● 书面任务 A
请把引文后面的全部条目逐行原样输出，图片不要放进答案。

一、整体思路
使用bilibili_api对有cc字幕的视频进行字幕提取,使用LLM对所提取的字幕进行总结从而实现对视频的间接总结。
二、获取字幕
创建http请求的头。
_HEADERS = {
'Accept': 'application/json, text/plain, */*',
'Content-Type': 'application/json',
'Host': 'api.bilibili.com',
'user-agent': 'Mozilla/5.0 (Windows NT 10.0; Win64; x64) AppleWebKit/537.36 (KHTML, like Gecko) Chrome/110.0.0.0 Safari/537.36',
}
由于对用户数据和资源访问进行了权限管理,在B站(哔哩哔哩)上获取视频的字幕数据时,需要使用SESSDATA。我们在请求字幕时需要在请求中携带Cookie中的SESSDATA。
可以在Cookie管理中找到SESSDATA。
写入环境变量。
从链接里解析BV号。
def _extract_bv_number(url):
pattern = r'BV([A-Za-z0-9]+)'
match = re.search(pattern, url)
if match:
return match.group(0)
else:
return None
我们需要通过BV号来找到视频的cid号,因为aid 或者是 bvid 对应的是投稿,cid 对应的是视频,要请求视频的字幕首先要找到视频。
def _get_cid(self):
"""
获取cid;若为合集视频,则获取p_num指定的cid
:return: cid
"""
# logger.info("发送请求获取视频的cid")
response = requests.get(self._PAGE_LIST_URL, params={'bvid': self.bv_id}, headers=self._HEADERS)
cid = [x['cid'] for x in response.json()['data']][self.p_num]
# logger.info("成功获取视频的cid")
# print(cid)
return cid
使用已知的bv号和cid来获取字幕的请求url。
def _get_subtitle_url(self, cid: int):
"""
发送请求获取subtitle_url
:param cid: cid
:return: subtitle_url
"""
# logger.info("发送请求获取subtitle_url")
params = (
('bvid', self.bv_id),
('cid', cid)
)
# headers = self._HEADERS.copy() # 复制_HEADERS字典
# headers['Cookie'] = "; ".join(f"{key}={value}" for key, value in self.cookie.items()) # 将cookie添加到headers
time.sleep(3)

● 输入
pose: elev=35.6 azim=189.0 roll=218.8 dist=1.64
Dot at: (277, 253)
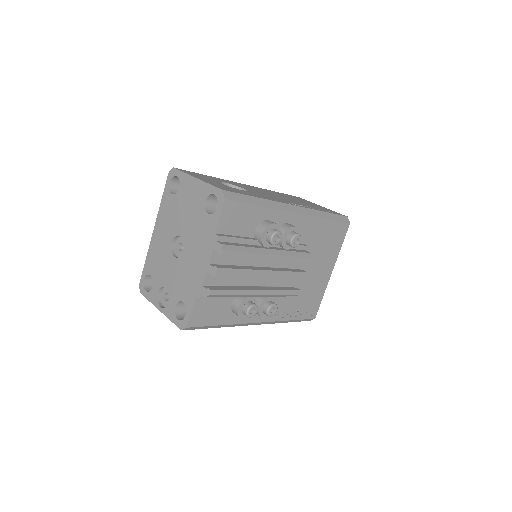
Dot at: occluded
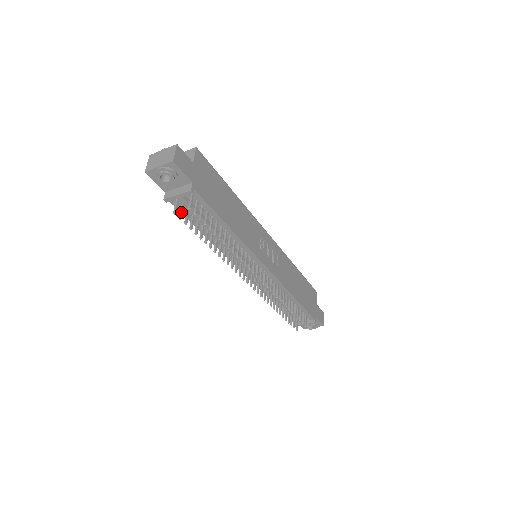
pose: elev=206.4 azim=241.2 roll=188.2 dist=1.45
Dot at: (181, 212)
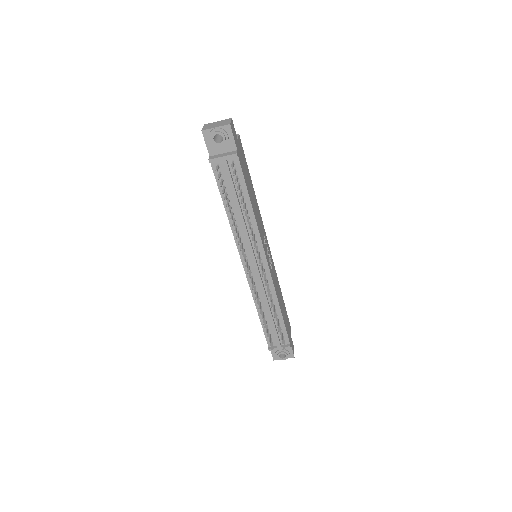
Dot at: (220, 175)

● 书面任务 B
返回关于B站字幕提取的引文中从“获取cid;若为合集视频,则获取p_num指定的cid”到“使用已知的bv号和cid来获取字幕的请求url。”的一段，一字不改。

● 练习结果 A
pose: elev=35.6 azim=189.0 roll=218.8 dist=1.64
Dot at: (277, 253)
Dot at: occluded
pose: elev=206.4 azim=241.2 roll=188.2 dist=1.45
Dot at: (181, 212)
Dot at: (220, 175)

● 练习结果 B
获取cid;若为合集视频,则获取p_num指定的cid
:return: cid
"""
# logger.info("发送请求获取视频的cid")
response = requests.get(self._PAGE_LIST_URL, params={'bvid': self.bv_id}, headers=self._HEADERS)
cid = [x['cid'] for x in response.json()['data']][self.p_num]
# logger.info("成功获取视频的cid")
# print(cid)
return cid
使用已知的bv号和cid来获取字幕的请求url。